Some examples of using sets:

  • Storing the UUIDs of a user’s friends in a social network application
  • Storing items in an e-commerce shopping cart

Operations

Sets are subject to four basic operations: add an element, remove an element, add multiple elements, or remove multiple elements.

Advantages and Disadvantages of Data Types

Conflict resolution in Riak KV can be difficult because it involves reasoning about concurrency, eventual consistency, siblings, and other issues that many other databases don’t require you to consider.

One of the core purposes behind data types is to relieve developers using Riak KV of the burden of producing data convergence at the application level by absorbing a great deal of that complexity into Riak KV itself. Riak KV manages this complexity by building eventual consistency into the data types themselves instead of requiring clients to do so.

You can still build applications with Riak KV that treat it as a highly available key/value store, and you will always have this choice. What Riak Data Types provide is additional flexibility and a broader choice palette.

The trade-off that data types necessarily present is that they don’t allow you to produce your own convergence logic. If your use case demands that you be able to create your own deterministic merge functions, then Riak Data Types might not be a good fit.

Implementation

Conflicts between replicas are inevitable in a distributed system like Riak KV.

For example, if a map is stored in the key my_map, it is always possible that the value of my_map will be different in nodes A and B.

Without using data types, that conflict must be resolved using timestamps, vector clocks, dotted version vectors, or some other means.

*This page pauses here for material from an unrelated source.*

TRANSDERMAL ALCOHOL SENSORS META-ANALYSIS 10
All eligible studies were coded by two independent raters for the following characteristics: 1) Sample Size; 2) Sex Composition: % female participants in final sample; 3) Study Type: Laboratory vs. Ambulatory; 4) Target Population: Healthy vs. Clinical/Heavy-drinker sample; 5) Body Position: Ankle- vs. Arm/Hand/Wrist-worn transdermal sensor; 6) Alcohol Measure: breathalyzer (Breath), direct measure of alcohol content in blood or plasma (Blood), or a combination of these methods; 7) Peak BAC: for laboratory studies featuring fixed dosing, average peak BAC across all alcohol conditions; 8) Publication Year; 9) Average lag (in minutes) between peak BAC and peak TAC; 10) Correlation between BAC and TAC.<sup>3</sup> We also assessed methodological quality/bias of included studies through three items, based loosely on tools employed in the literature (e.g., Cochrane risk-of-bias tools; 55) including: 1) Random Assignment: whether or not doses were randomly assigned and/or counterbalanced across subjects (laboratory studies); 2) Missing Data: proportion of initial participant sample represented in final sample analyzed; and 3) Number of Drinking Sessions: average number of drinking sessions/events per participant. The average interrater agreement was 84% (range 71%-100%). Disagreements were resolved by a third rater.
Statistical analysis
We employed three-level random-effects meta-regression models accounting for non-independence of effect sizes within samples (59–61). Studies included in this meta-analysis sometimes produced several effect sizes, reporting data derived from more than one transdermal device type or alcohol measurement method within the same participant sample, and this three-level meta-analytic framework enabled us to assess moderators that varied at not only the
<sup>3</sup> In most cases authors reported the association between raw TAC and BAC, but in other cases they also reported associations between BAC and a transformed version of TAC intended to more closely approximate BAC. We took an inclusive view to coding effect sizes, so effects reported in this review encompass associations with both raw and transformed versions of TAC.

With data types, conflicts are resolved by Riak KV itself, using a subsystem called riak_dt.

Convergence

The benefit of data types is that Riak KV knows how to resolve value conflicts by applying data type-specific rules.

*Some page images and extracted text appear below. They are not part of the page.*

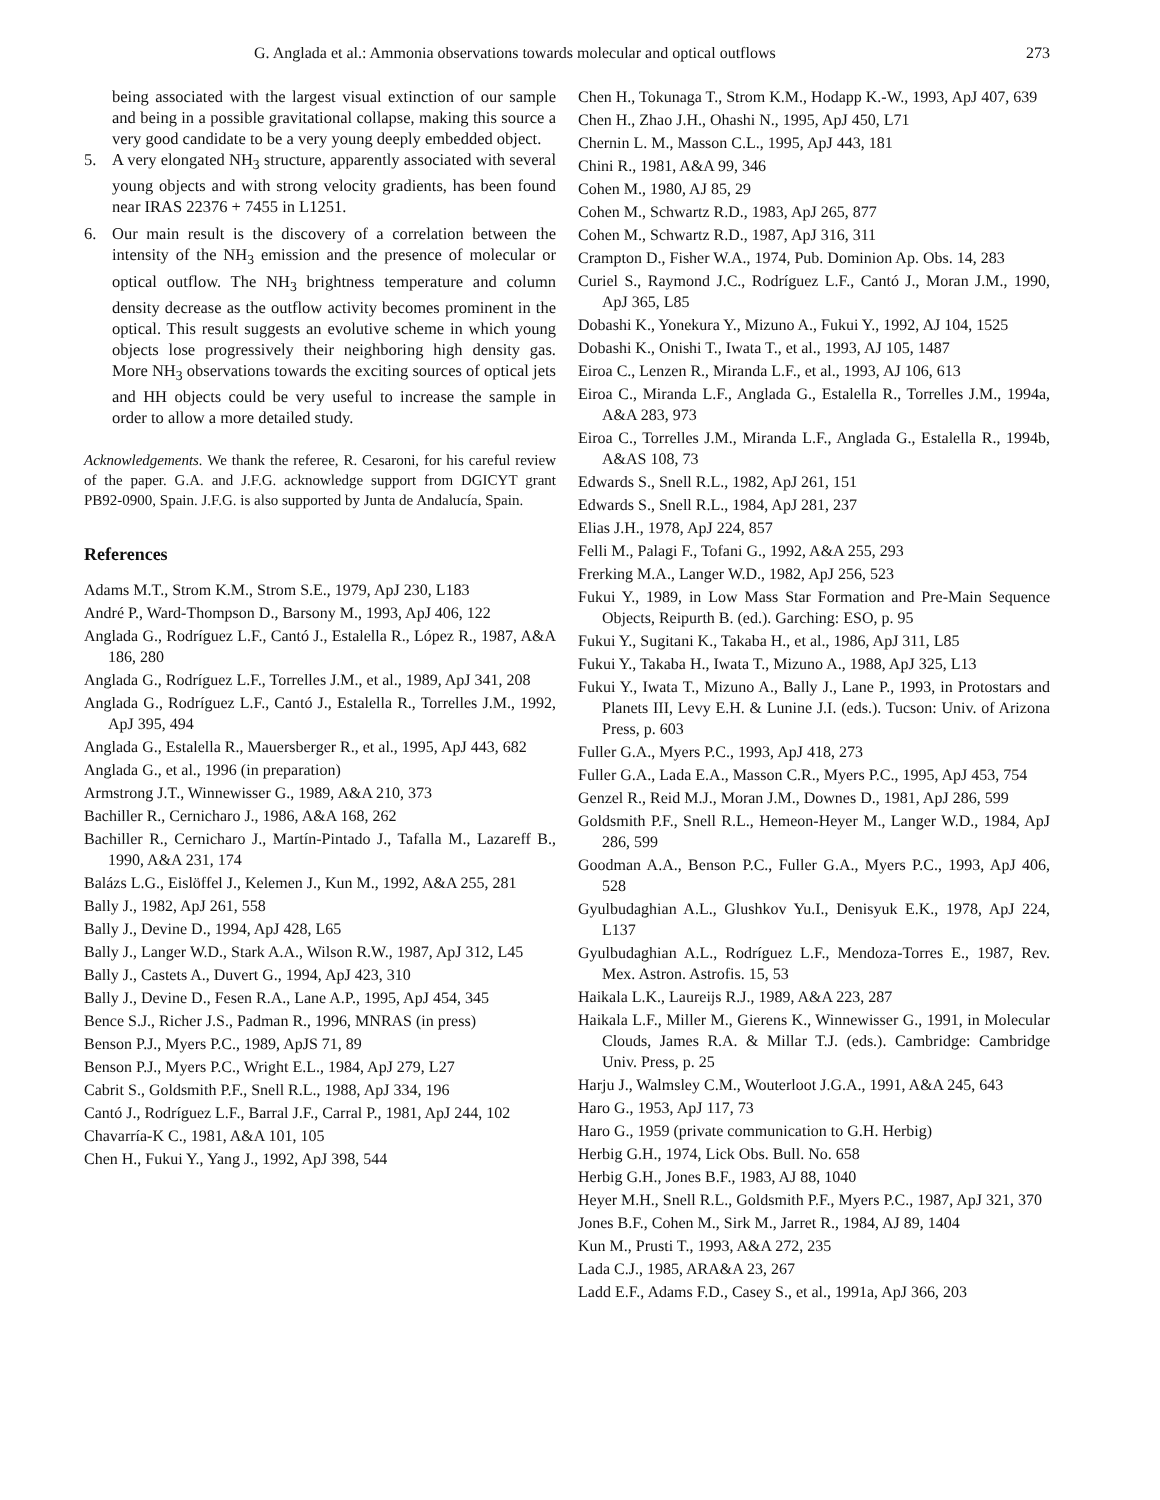G. Anglada et al.: Ammonia observations towards molecular and optical outflows 273
being associated with the largest visual extinction of our sample and being in a possible gravitational collapse, making this source a very good candidate to be a very young deeply embedded object.
5. A very elongated NH<sub>3</sub> structure, apparently associated with several young objects and with strong velocity gradients, has been found near IRAS 22376 + 7455 in L1251.
6. Our main result is the discovery of a correlation between the intensity of the NH<sub>3</sub> emission and the presence of molecular or optical outflow. The NH<sub>3</sub> brightness temperature and column density decrease as the outflow activity becomes prominent in the optical. This result suggests an evolutive scheme in which young objects lose progressively their neighboring high density gas. More NH<sub>3</sub> observations towards the exciting sources of optical jets and HH objects could be very useful to increase the sample in order to allow a more detailed study.
Acknowledgements. We thank the referee, R. Cesaroni, for his careful review of the paper. G.A. and J.F.G. acknowledge support from DGICYT grant PB92-0900, Spain. J.F.G. is also supported by Junta de Andalucía, Spain.
References
Adams M.T., Strom K.M., Strom S.E., 1979, ApJ 230, L183
André P., Ward-Thompson D., Barsony M., 1993, ApJ 406, 122
Anglada G., Rodríguez L.F., Cantó J., Estalella R., López R., 1987, A&A 186, 280
Anglada G., Rodríguez L.F., Torrelles J.M., et al., 1989, ApJ 341, 208
Anglada G., Rodríguez L.F., Cantó J., Estalella R., Torrelles J.M., 1992, ApJ 395, 494
Anglada G., Estalella R., Mauersberger R., et al., 1995, ApJ 443, 682
Anglada G., et al., 1996 (in preparation)
Armstrong J.T., Winnewisser G., 1989, A&A 210, 373
Bachiller R., Cernicharo J., 1986, A&A 168, 262
Bachiller R., Cernicharo J., Martín-Pintado J., Tafalla M., Lazareff B., 1990, A&A 231, 174
Balázs L.G., Eislöffel J., Kelemen J., Kun M., 1992, A&A 255, 281
Bally J., 1982, ApJ 261, 558
Bally J., Devine D., 1994, ApJ 428, L65
Bally J., Langer W.D., Stark A.A., Wilson R.W., 1987, ApJ 312, L45
Bally J., Castets A., Duvert G., 1994, ApJ 423, 310
Bally J., Devine D., Fesen R.A., Lane A.P., 1995, ApJ 454, 345
Bence S.J., Richer J.S., Padman R., 1996, MNRAS (in press)
Benson P.J., Myers P.C., 1989, ApJS 71, 89
Benson P.J., Myers P.C., Wright E.L., 1984, ApJ 279, L27
Cabrit S., Goldsmith P.F., Snell R.L., 1988, ApJ 334, 196
Cantó J., Rodríguez L.F., Barral J.F., Carral P., 1981, ApJ 244, 102
Chavarría-K C., 1981, A&A 101, 105
Chen H., Fukui Y., Yang J., 1992, ApJ 398, 544
Chen H., Tokunaga T., Strom K.M., Hodapp K.-W., 1993, ApJ 407, 639
Chen H., Zhao J.H., Ohashi N., 1995, ApJ 450, L71
Chernin L. M., Masson C.L., 1995, ApJ 443, 181
Chini R., 1981, A&A 99, 346
Cohen M., 1980, AJ 85, 29
Cohen M., Schwartz R.D., 1983, ApJ 265, 877
Cohen M., Schwartz R.D., 1987, ApJ 316, 311
Crampton D., Fisher W.A., 1974, Pub. Dominion Ap. Obs. 14, 283
Curiel S., Raymond J.C., Rodríguez L.F., Cantó J., Moran J.M., 1990, ApJ 365, L85
Dobashi K., Yonekura Y., Mizuno A., Fukui Y., 1992, AJ 104, 1525
Dobashi K., Onishi T., Iwata T., et al., 1993, AJ 105, 1487
Eiroa C., Lenzen R., Miranda L.F., et al., 1993, AJ 106, 613
Eiroa C., Miranda L.F., Anglada G., Estalella R., Torrelles J.M., 1994a, A&A 283, 973
Eiroa C., Torrelles J.M., Miranda L.F., Anglada G., Estalella R., 1994b, A&AS 108, 73
Edwards S., Snell R.L., 1982, ApJ 261, 151
Edwards S., Snell R.L., 1984, ApJ 281, 237
Elias J.H., 1978, ApJ 224, 857
Felli M., Palagi F., Tofani G., 1992, A&A 255, 293
Frerking M.A., Langer W.D., 1982, ApJ 256, 523
Fukui Y., 1989, in Low Mass Star Formation and Pre-Main Sequence Objects, Reipurth B. (ed.). Garching: ESO, p. 95
Fukui Y., Sugitani K., Takaba H., et al., 1986, ApJ 311, L85
Fukui Y., Takaba H., Iwata T., Mizuno A., 1988, ApJ 325, L13
Fukui Y., Iwata T., Mizuno A., Bally J., Lane P., 1993, in Protostars and Planets III, Levy E.H. & Lunine J.I. (eds.). Tucson: Univ. of Arizona Press, p. 603
Fuller G.A., Myers P.C., 1993, ApJ 418, 273
Fuller G.A., Lada E.A., Masson C.R., Myers P.C., 1995, ApJ 453, 754
Genzel R., Reid M.J., Moran J.M., Downes D., 1981, ApJ 286, 599
Goldsmith P.F., Snell R.L., Hemeon-Heyer M., Langer W.D., 1984, ApJ 286, 599
Goodman A.A., Benson P.C., Fuller G.A., Myers P.C., 1993, ApJ 406, 528
Gyulbudaghian A.L., Glushkov Yu.I., Denisyuk E.K., 1978, ApJ 224, L137
Gyulbudaghian A.L., Rodríguez L.F., Mendoza-Torres E., 1987, Rev. Mex. Astron. Astrofis. 15, 53
Haikala L.K., Laureijs R.J., 1989, A&A 223, 287
Haikala L.F., Miller M., Gierens K., Winnewisser G., 1991, in Molecular Clouds, James R.A. & Millar T.J. (eds.). Cambridge: Cambridge Univ. Press, p. 25
Harju J., Walmsley C.M., Wouterloot J.G.A., 1991, A&A 245, 643
Haro G., 1953, ApJ 117, 73
Haro G., 1959 (private communication to G.H. Herbig)
Herbig G.H., 1974, Lick Obs. Bull. No. 658
Herbig G.H., Jones B.F., 1983, AJ 88, 1040
Heyer M.H., Snell R.L., Goldsmith P.F., Myers P.C., 1987, ApJ 321, 370
Jones B.F., Cohen M., Sirk M., Jarret R., 1984, AJ 89, 1404
Kun M., Prusti T., 1993, A&A 272, 235
Lada C.J., 1985, ARA&A 23, 267
Ladd E.F., Adams F.D., Casey S., et al., 1991a, ApJ 366, 203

Riak KV does this by remembering the history of a value and broadcasting that history along with the current value in the form of a context object that is similar to a vector clock or dotted version vectors. Riak KV uses the history of each data type to make deterministic judgments about which value should be deemed correct.

Example

Imagine a set stored in the key fruits. On one node the set fruits has two elements, apple and orange. While on another node the set has only one element, apple.

What happens when the two nodes communicate and note the divergence?

In this case Riak KV would declare the set with two elements the winner. At that point, the node with the incorrect set would be told: “The set fruits should have elements apple and orange.”

In general, convergence involves the following stages:

  1. Check for divergence. If the data types have the same value, Riak KV does nothing. But if divergence is noted…
  2. Riak KV applies data type-specific merge rules, like in the fruits set example above, which will result in a “correct” value.
  3. After the merge logic is applied and the correct value is determined, the relevant vnodes are notified and act to correct the divergence.

Convergence Rules

Convergence means that data type conflicts are weighted in a certain direction. Riak’s Data Types have their own internal weights that dictate what happens in case of conflict:

Data Type Convergence rule
Flags enable wins over disable
Registers The most chronologically recent value wins, based on timestamps
Counters Implemented as a PN-Counter (paper), so all increments and decrements by all actors are eventually applied. Every actor wins.
Sets If an element is concurrently added and removed, the add will win
Maps If a field is concurrently added or updated and removed, the add/update will win

In a production Riak KV cluster being hit by lots and lots of concurrent writes, value conflicts are inevitable. Riak Data Types are not perfect, particularly because they do not guarantee strong consistency and you cannot specify the rules yourself. But the rules that dictate the convergence logic behind the Riak Data Types were carefully chosen to minimize the potential downsides associated with value conflicts.